[Document section Boundary: Start]

[Python-Dev] Re: PEP 218 (sets); moving set.py to Lib

François Pinard pinard@iro.umontreal.ca
24 Aug 2002 14:41:16 -0400

[Magnus Lie Hetland]

> I guess the idea was to use lazy sets for some such operations. Then
> you could build complex expressions through cartesian products, unions,
> intersections, set differences, set comprehensions etc. without actually
> constructing the full set.

Allow me some random thoughts.  (Aren't they always random, anyway? :-)

When I saw some of the suggestions on this list for "generating" elements of
a cartesian product, despite sometimes elegant, I thought "Too much done,
too soon.".  But the truth is that I did not give the thing a serious try,
I'm not sure I would be able to offer anything better.

One nice thing, with a dict or a set, is that we can quickly access how many
entries there are in there.  Is there some internal way to efficiently fetch
the N'th element, from the order in which the keys would be naturally listed?
If not, one could always pay some extra temporary memory to build a list
of these keys first.  If you have to "generate" a cartesian product for
N sets, you could set up a compound counter as a list of N indices, the
K'th meant to run from 0 up to the cardinality C[K] of the K'th set, and
devise simple recipes to yield the element of the product represented by
the counter, and to bump it.  Moreover, it would be trivial to equip this
generator with a `__len__' function able to predict the cardinality CCC of
the whole result, and quite easy being able to transform any KKK between
0 and NNN into an equivalent compound counter, and from there, access any
member of the cartesian product at constant speed, without generating it all.

All the above is pretty simple, and meant to introduce a few suggestions
that might solve once and for all, if we could do it well enough, a
re-occurring request on the Python list about how to produce permutations
and al.  We might try to rewrite the recipes behind a "generating" cartesian
product of many sets, illustrated above, into a similar generating function
able to produce all permutations of a single set.  So let's say:

   Set([1, 2, 3]).permutations()

would lazily produce the equivalent of:

   Set([(1, 2, 3), (1, 3, 2), (2, 1, 3), (2, 3, 1), (3, 1, 2), (3, 2, 1)])

That generator could offer a `__len__' function predicting the cardinality
CCC of the result, and some trickery could be used to map integers from 0 to
CCC into various permutations.  Once on the road, it would be worth offering
combinations and arrangements just as well, and maybe also offering the
"power" set, I mean here the set of all subsets of a given set, all with
predictable cardinality and constant speed access to any member by index.

[Document section Boundary: End]
[Input data Boundary: Start]

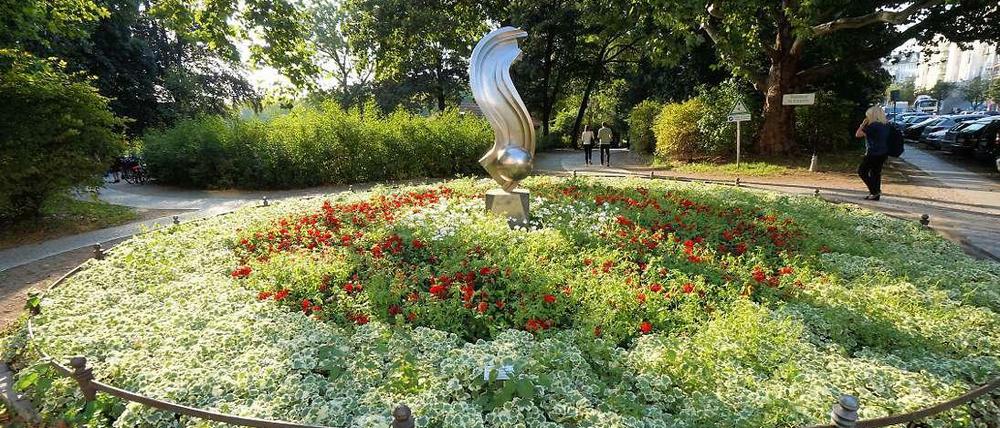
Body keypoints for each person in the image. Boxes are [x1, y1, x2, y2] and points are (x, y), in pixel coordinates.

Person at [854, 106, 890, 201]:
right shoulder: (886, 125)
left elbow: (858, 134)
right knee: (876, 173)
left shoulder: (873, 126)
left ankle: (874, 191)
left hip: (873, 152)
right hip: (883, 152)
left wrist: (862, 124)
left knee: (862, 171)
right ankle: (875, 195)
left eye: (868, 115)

[Input data Boundary: End]
[Input data Boundary: Start]

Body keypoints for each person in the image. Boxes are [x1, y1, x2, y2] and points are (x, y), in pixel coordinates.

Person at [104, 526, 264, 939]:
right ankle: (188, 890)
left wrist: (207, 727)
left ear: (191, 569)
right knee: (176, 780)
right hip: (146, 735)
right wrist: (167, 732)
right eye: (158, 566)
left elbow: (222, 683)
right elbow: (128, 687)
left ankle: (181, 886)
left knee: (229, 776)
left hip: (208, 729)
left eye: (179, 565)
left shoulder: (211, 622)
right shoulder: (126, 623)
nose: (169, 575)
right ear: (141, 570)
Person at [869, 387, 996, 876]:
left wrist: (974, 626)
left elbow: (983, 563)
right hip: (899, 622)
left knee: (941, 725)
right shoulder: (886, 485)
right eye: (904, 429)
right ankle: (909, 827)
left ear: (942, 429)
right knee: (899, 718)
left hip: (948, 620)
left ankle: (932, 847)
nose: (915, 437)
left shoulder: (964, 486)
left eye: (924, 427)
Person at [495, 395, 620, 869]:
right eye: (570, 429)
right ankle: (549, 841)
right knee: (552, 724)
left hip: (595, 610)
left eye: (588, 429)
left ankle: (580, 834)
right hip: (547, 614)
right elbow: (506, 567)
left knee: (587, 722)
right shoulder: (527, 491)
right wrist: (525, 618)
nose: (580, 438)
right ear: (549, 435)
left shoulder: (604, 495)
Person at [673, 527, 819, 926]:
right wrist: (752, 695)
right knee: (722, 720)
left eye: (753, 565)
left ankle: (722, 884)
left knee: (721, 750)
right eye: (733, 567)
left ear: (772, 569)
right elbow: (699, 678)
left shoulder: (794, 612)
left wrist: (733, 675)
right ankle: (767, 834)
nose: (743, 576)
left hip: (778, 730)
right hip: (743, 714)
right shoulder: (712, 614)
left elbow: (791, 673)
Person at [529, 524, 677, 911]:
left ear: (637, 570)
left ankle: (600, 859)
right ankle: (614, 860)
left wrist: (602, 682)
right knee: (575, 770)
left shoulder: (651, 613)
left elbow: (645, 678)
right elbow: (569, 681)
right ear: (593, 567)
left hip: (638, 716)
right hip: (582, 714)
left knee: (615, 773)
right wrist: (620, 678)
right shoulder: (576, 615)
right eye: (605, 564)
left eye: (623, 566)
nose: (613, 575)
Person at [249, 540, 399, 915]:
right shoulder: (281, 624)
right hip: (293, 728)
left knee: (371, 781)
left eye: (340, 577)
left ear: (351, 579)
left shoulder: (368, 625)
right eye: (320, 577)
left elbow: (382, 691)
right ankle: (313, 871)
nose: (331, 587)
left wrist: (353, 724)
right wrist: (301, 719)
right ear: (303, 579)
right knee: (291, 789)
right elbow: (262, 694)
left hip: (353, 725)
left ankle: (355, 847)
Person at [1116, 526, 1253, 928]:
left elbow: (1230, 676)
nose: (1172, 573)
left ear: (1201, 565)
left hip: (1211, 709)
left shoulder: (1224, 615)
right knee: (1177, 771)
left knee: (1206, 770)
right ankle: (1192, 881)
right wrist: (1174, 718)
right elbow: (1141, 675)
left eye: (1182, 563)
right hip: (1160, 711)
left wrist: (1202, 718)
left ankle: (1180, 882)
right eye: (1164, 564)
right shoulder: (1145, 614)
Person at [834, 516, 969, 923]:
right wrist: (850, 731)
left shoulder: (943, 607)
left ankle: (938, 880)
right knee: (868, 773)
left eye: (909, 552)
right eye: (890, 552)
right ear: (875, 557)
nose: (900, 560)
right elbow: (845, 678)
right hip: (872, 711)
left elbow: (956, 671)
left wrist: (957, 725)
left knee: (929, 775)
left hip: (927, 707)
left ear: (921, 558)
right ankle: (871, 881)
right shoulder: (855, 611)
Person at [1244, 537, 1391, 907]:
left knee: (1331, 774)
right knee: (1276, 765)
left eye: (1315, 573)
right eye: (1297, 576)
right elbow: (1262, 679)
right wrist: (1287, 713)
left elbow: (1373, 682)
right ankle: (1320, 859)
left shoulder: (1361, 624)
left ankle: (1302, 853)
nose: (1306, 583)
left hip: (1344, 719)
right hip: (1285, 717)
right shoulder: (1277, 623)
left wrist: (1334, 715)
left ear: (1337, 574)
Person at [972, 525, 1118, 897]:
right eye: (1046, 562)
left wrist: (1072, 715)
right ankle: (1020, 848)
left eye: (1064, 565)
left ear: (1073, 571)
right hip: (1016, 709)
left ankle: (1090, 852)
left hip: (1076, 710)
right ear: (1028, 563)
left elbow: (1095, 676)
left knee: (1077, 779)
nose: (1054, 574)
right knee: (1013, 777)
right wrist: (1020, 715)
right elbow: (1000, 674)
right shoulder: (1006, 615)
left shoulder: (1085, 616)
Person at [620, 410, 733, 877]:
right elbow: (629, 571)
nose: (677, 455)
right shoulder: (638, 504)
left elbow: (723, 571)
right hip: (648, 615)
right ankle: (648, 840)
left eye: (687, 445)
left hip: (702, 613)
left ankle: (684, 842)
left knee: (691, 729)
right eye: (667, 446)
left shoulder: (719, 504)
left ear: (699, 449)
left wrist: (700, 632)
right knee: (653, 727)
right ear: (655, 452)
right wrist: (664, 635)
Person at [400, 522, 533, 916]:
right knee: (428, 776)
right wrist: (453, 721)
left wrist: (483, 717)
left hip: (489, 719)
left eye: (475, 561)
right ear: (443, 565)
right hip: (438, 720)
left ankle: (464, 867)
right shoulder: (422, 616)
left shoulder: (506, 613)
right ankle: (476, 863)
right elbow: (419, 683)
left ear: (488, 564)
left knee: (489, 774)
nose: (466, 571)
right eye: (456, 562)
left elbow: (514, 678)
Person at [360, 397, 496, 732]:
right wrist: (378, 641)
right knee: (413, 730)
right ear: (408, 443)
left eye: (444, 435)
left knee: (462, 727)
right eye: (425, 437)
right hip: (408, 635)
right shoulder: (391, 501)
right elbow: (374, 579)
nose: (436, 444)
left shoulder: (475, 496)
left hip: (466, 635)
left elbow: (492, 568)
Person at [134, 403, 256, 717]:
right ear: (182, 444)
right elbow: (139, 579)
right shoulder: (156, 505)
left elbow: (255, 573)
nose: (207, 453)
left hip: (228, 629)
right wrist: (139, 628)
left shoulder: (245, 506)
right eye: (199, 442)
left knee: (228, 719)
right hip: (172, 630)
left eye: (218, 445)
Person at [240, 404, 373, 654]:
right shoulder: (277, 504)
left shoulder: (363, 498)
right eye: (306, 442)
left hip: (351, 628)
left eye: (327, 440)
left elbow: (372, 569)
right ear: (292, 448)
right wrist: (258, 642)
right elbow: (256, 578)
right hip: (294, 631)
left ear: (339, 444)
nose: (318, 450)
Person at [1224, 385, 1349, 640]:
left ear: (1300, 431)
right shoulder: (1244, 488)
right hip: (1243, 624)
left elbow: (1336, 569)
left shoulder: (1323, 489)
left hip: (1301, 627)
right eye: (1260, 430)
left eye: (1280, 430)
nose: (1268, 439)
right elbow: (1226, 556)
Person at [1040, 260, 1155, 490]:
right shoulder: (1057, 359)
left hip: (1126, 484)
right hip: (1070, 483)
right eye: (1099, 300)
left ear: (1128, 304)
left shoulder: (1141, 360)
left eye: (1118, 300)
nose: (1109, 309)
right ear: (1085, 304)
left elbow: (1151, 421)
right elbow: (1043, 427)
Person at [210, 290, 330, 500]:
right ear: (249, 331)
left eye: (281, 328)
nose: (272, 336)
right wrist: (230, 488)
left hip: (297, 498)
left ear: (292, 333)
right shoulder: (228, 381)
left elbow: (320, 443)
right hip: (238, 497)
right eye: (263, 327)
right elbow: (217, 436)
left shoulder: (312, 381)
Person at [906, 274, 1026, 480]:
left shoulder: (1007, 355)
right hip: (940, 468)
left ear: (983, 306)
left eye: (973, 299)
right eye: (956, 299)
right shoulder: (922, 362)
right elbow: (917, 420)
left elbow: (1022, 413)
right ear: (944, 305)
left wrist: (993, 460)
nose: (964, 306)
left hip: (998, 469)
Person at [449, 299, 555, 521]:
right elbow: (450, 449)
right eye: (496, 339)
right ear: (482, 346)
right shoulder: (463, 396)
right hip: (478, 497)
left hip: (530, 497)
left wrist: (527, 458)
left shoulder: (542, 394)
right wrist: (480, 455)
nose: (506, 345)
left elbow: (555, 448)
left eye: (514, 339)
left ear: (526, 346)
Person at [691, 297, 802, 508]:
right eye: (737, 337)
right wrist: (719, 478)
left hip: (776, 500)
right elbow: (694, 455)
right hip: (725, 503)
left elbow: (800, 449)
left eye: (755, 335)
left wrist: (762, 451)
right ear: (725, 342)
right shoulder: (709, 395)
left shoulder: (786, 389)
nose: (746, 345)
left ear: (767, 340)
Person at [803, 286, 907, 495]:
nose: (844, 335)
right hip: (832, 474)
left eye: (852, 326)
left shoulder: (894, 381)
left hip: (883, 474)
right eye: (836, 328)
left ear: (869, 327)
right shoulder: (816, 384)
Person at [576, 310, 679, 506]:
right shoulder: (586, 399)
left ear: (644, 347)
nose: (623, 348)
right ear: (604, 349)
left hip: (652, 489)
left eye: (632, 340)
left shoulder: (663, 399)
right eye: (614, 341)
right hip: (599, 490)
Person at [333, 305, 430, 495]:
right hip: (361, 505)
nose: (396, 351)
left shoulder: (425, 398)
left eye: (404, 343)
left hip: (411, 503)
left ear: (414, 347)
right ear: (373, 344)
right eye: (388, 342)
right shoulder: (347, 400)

[Input data Boundary: End]

[Exercise instructions]
a) In the post about PEP 218 above, copy the passage from "Set([1, 2, 3]).permutations()" to "member by index.".
b) In the post about PEP 218, what name is given to the set of all subsets of a given set?

[Responses by task]
a)
Set([1, 2, 3]).permutations()

would lazily produce the equivalent of:

   Set([(1, 2, 3), (1, 3, 2), (2, 1, 3), (2, 3, 1), (3, 1, 2), (3, 2, 1)])

That generator could offer a `__len__' function predicting the cardinality
CCC of the result, and some trickery could be used to map integers from 0 to
CCC into various permutations.  Once on the road, it would be worth offering
combinations and arrangements just as well, and maybe also offering the
"power" set, I mean here the set of all subsets of a given set, all with
predictable cardinality and constant speed access to any member by index.

b) The "power" set.